• Action item:
Copy the lines of the data below word for word, beginning with the line containing "name aan praktijkgerichte" and continuing through the line containing "NANTES Bottière-Paridis". Leave out the pictures.

***** Supplied records

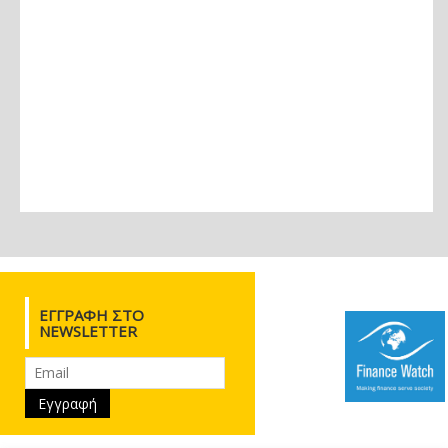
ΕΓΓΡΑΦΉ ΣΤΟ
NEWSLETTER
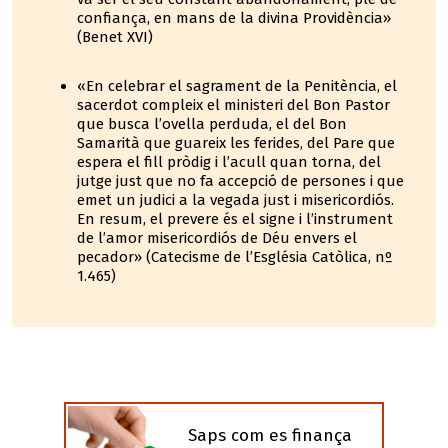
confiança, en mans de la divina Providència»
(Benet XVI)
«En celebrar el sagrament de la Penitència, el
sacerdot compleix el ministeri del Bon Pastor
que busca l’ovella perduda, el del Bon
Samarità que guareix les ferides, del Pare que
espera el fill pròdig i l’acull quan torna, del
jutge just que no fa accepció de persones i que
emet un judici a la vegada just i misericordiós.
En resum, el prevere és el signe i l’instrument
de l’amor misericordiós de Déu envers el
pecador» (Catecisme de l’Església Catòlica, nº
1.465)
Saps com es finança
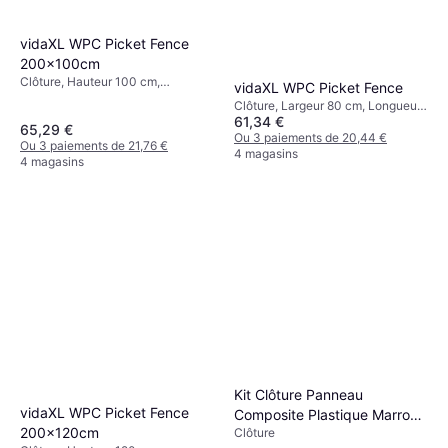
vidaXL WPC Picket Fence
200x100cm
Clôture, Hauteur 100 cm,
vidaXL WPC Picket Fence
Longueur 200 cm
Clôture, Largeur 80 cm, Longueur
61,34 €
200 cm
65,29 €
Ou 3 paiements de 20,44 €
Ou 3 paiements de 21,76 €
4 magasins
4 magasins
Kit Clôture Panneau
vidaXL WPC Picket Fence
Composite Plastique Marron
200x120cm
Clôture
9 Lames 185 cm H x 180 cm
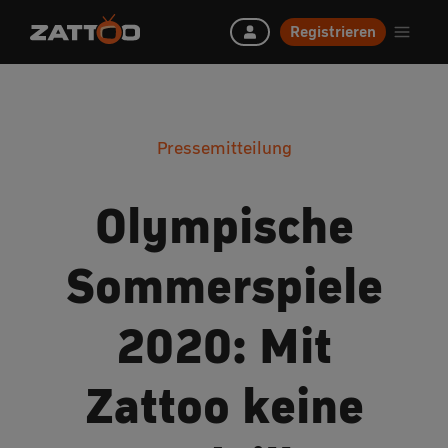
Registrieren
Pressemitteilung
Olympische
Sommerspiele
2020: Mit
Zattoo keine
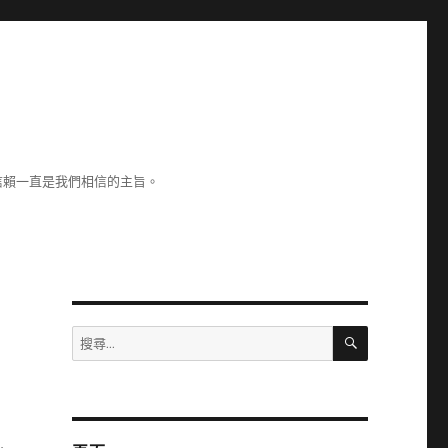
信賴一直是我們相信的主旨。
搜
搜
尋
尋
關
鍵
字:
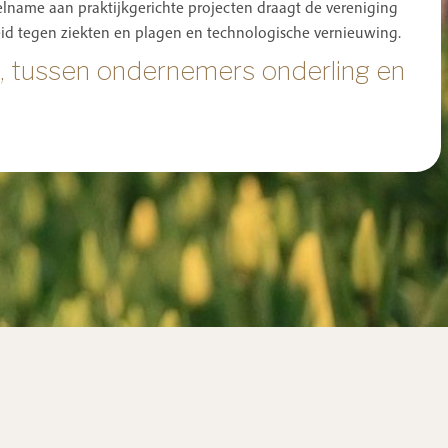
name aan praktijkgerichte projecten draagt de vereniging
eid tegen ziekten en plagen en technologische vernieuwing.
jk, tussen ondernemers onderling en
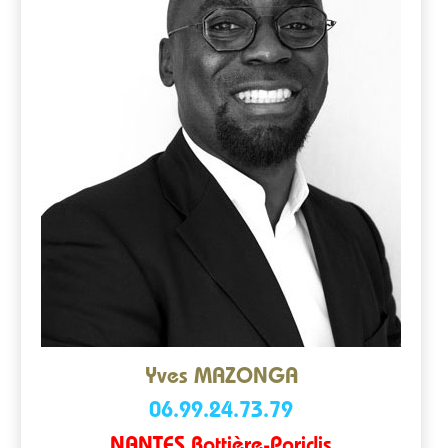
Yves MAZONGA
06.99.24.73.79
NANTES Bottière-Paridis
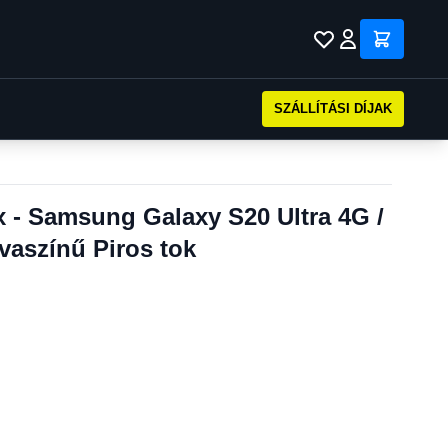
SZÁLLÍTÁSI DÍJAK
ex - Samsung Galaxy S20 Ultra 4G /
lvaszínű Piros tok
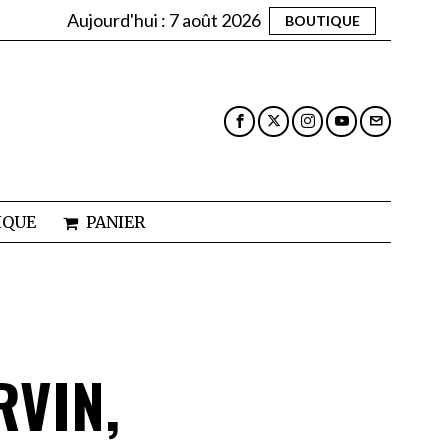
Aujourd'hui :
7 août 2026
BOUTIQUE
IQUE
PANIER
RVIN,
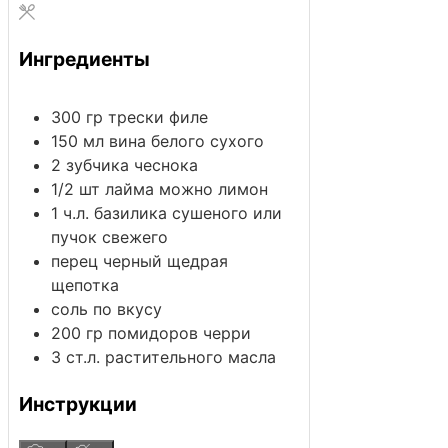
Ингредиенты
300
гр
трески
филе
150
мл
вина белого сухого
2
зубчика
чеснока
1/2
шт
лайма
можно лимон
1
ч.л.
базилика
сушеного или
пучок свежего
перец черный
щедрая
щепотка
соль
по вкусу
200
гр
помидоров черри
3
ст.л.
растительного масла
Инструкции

**********
***** Supplied records

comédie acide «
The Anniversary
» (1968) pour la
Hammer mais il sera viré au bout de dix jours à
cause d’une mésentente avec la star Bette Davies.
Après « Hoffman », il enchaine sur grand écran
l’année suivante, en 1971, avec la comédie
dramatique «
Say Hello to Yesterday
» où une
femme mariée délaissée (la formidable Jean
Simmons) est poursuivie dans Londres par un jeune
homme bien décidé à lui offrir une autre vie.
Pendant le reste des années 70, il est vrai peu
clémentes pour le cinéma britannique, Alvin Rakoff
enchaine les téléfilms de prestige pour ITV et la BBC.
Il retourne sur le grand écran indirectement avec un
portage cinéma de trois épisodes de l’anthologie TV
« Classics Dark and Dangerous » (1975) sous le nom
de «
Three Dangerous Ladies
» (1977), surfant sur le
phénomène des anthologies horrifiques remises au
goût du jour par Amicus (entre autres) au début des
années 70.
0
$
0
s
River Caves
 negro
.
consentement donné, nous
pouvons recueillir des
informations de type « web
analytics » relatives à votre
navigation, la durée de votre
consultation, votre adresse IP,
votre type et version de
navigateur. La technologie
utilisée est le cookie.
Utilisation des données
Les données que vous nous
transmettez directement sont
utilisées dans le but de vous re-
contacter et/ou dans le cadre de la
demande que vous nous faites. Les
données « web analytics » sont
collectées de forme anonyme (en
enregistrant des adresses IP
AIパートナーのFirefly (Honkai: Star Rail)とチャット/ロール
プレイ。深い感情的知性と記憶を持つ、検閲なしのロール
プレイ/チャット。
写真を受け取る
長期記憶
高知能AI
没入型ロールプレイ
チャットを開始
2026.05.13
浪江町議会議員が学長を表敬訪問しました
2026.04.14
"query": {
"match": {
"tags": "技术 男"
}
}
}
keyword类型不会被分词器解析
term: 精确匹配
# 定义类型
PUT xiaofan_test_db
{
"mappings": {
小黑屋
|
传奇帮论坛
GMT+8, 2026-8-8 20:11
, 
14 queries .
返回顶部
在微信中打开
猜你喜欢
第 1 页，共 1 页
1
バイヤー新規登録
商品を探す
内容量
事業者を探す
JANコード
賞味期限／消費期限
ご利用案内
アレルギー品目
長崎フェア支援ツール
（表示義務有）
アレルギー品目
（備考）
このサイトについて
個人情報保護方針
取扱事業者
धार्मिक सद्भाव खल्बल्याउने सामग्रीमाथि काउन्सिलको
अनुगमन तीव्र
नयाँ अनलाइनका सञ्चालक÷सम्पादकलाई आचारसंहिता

**********

• Response to the exercise:
name aan praktijkgerichte projecten draagt de vereniging
eid tegen ziekten en plagen en technologische vernieuwing.
jk, tussen ondernemers onderling en
Yves MAZONGA
06.99.24.73.79
NANTES Bottière-Paridis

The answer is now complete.